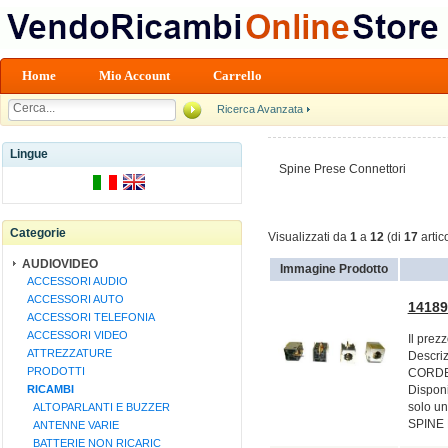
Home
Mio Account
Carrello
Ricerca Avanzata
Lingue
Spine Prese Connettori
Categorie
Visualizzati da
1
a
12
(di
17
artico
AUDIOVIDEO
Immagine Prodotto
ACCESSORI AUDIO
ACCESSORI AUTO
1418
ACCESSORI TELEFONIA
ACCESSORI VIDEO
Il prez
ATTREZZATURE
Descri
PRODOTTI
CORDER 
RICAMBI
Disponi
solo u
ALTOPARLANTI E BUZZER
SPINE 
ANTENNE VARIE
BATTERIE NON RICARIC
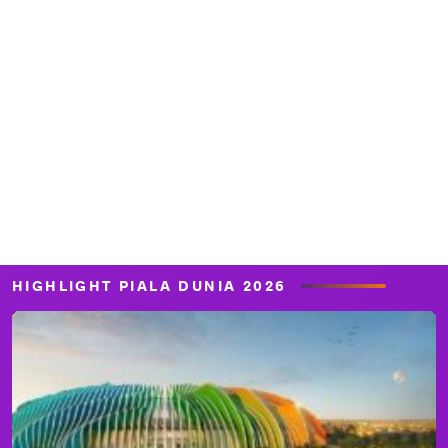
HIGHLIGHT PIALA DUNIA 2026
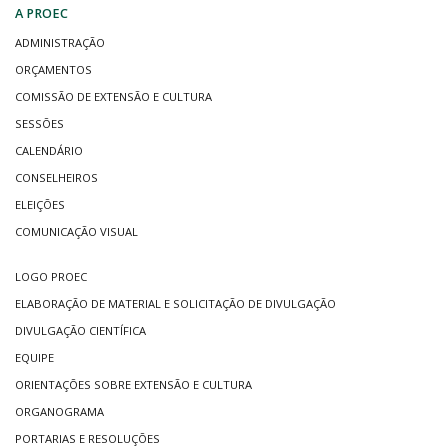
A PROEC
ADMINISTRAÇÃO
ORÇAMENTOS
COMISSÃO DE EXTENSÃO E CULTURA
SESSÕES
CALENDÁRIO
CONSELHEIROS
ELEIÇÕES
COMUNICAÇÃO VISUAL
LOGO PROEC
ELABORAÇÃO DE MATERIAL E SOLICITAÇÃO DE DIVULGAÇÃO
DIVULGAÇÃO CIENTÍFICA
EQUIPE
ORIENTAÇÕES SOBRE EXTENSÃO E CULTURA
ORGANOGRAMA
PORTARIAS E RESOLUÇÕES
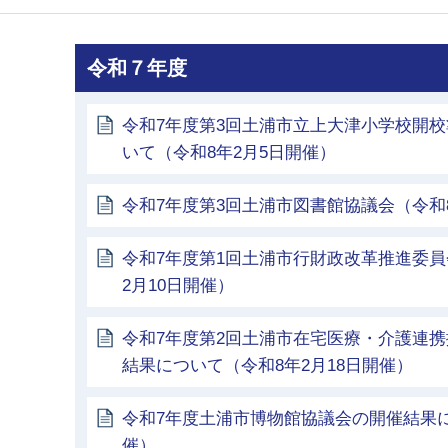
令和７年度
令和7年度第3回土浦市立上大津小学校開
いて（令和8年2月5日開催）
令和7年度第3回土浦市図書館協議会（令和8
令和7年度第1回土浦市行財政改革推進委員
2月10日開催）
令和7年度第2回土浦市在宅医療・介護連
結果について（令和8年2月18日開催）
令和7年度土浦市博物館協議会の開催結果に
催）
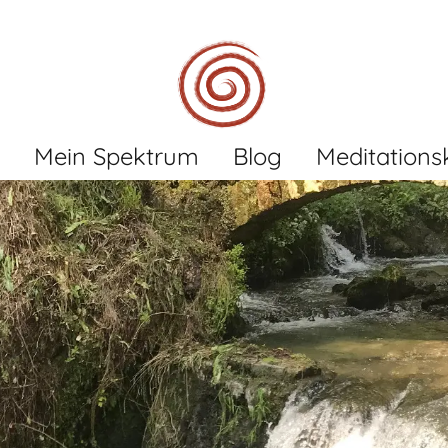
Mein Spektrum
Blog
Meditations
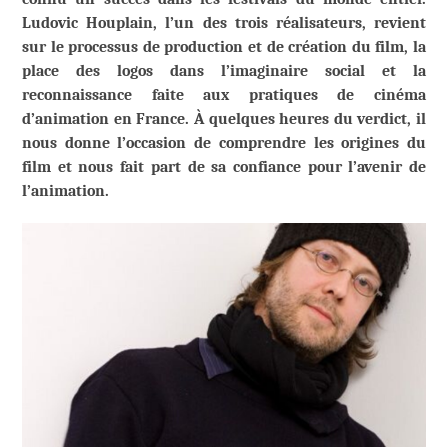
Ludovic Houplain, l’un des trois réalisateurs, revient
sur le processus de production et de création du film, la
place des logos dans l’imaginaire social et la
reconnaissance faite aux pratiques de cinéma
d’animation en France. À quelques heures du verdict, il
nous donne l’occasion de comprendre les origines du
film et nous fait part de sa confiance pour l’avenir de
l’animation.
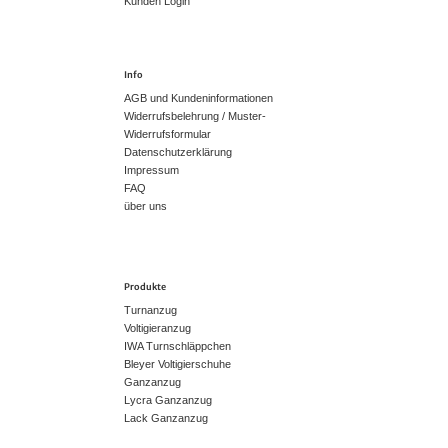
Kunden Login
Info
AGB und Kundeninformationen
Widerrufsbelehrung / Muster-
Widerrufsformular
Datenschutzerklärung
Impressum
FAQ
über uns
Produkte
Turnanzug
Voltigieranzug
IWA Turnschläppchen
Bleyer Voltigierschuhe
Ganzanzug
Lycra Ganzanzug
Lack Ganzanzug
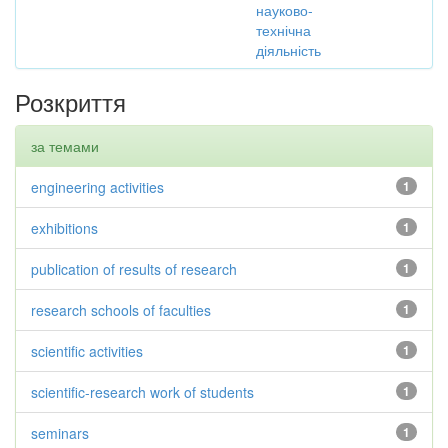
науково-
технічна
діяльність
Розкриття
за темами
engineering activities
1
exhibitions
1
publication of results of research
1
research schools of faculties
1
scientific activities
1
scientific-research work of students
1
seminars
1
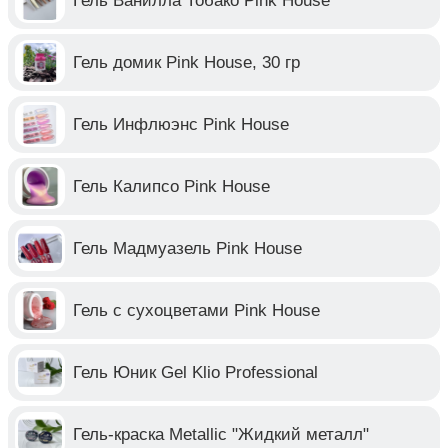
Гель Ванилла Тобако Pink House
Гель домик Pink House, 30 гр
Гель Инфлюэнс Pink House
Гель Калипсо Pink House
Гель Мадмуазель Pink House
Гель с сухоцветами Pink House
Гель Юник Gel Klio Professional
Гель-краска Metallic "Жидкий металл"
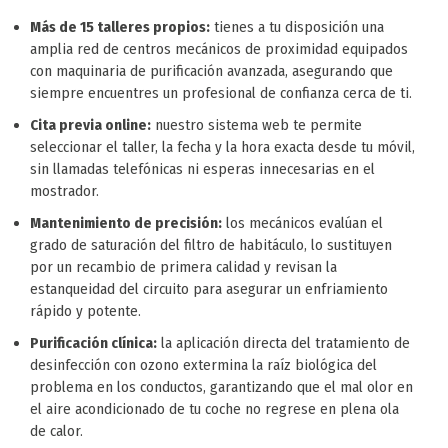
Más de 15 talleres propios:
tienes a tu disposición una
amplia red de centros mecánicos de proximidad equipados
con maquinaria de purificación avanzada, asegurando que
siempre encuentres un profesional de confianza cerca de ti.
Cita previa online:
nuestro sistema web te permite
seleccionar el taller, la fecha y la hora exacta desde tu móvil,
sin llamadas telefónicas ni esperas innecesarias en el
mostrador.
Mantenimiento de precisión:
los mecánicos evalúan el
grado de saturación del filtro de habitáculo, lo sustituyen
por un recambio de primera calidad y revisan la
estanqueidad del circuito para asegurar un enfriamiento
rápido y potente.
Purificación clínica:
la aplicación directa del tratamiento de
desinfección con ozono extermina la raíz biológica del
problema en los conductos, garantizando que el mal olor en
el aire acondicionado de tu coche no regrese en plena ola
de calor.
+++
- **About this exercise**: Copy out the text read from every item above, line for line and unchanged, and leave the pictures out of your answer.

- **Answer for this exercise**:
Home
Mio Account
Carrello
Ricerca Avanzata
Lingue
Spine Prese Connettori
Categorie
Visualizzati da
1
a
12
(di
17
artico
AUDIOVIDEO
Immagine Prodotto
ACCESSORI AUDIO
ACCESSORI AUTO
1418
ACCESSORI TELEFONIA
ACCESSORI VIDEO
Il prez
ATTREZZATURE
Descri
PRODOTTI
CORDER 
RICAMBI
Disponi
solo u
ALTOPARLANTI E BUZZER
SPINE 
ANTENNE VARIE
BATTERIE NON RICARIC
HIGHLIGHT PIALA DUNIA 2026
A PROEC
ADMINISTRAÇÃO
ORÇAMENTOS
COMISSÃO DE EXTENSÃO E CULTURA
SESSÕES
CALENDÁRIO
CONSELHEIROS
ELEIÇÕES
COMUNICAÇÃO VISUAL
LOGO PROEC
ELABORAÇÃO DE MATERIAL E SOLICITAÇÃO DE DIVULGAÇÃO
DIVULGAÇÃO CIENTÍFICA
EQUIPE
ORIENTAÇÕES SOBRE EXTENSÃO E CULTURA
ORGANOGRAMA
PORTARIAS E RESOLUÇÕES
令和７年度
令和7年度第3回土浦市立上大津小学校開
いて（令和8年2月5日開催）
令和7年度第3回土浦市図書館協議会（令和8
令和7年度第1回土浦市行財政改革推進委員
2月10日開催）
令和7年度第2回土浦市在宅医療・介護連
結果について（令和8年2月18日開催）
令和7年度土浦市博物館協議会の開催結果に
催）
Mein Spektrum
Blog
Meditations
Ludovic Houplain, l’un des trois réalisateurs, revient
sur le processus de production et de création du film, la
place des logos dans l’imaginaire social et la
reconnaissance faite aux pratiques de cinéma
d’animation en France. À quelques heures du verdict, il
nous donne l’occasion de comprendre les origines du
film et nous fait part de sa confiance pour l’avenir de
l’animation.
Kunden Login
Info
AGB und Kundeninformationen
Widerrufsbelehrung / Muster-
Widerrufsformular
Datenschutzerklärung
Impressum
FAQ
über uns
Produkte
Turnanzug
Voltigieranzug
IWA Turnschläppchen
Bleyer Voltigierschuhe
Ganzanzug
Lycra Ganzanzug
Lack Ganzanzug
науково-
технічна
діяльність
Розкриття
за темами
engineering activities
1
exhibitions
1
publication of results of research
1
research schools of faculties
1
scientific activities
1
scientific-research work of students
1
seminars
1
Гель Ванилла Тобако Pink House
Гель домик Pink House, 30 гр
Гель Инфлюэнс Pink House
Гель Калипсо Pink House
Гель Мадмуазель Pink House
Гель с сухоцветами Pink House
Гель Юник Gel Klio Professional
Гель-краска Metallic "Жидкий металл"
Más de 15 talleres propios:
tienes a tu disposición una
amplia red de centros mecánicos de proximidad equipados
con maquinaria de purificación avanzada, asegurando que
siempre encuentres un profesional de confianza cerca de ti.
Cita previa online:
nuestro sistema web te permite
seleccionar el taller, la fecha y la hora exacta desde tu móvil,
sin llamadas telefónicas ni esperas innecesarias en el
mostrador.
Mantenimiento de precisión:
los mecánicos evalúan el
grado de saturación del filtro de habitáculo, lo sustituyen
por un recambio de primera calidad y revisan la
estanqueidad del circuito para asegurar un enfriamiento
rápido y potente.
Purificación clínica:
la aplicación directa del tratamiento de
desinfección con ozono extermina la raíz biológica del
problema en los conductos, garantizando que el mal olor en
el aire acondicionado de tu coche no regrese en plena ola
de calor.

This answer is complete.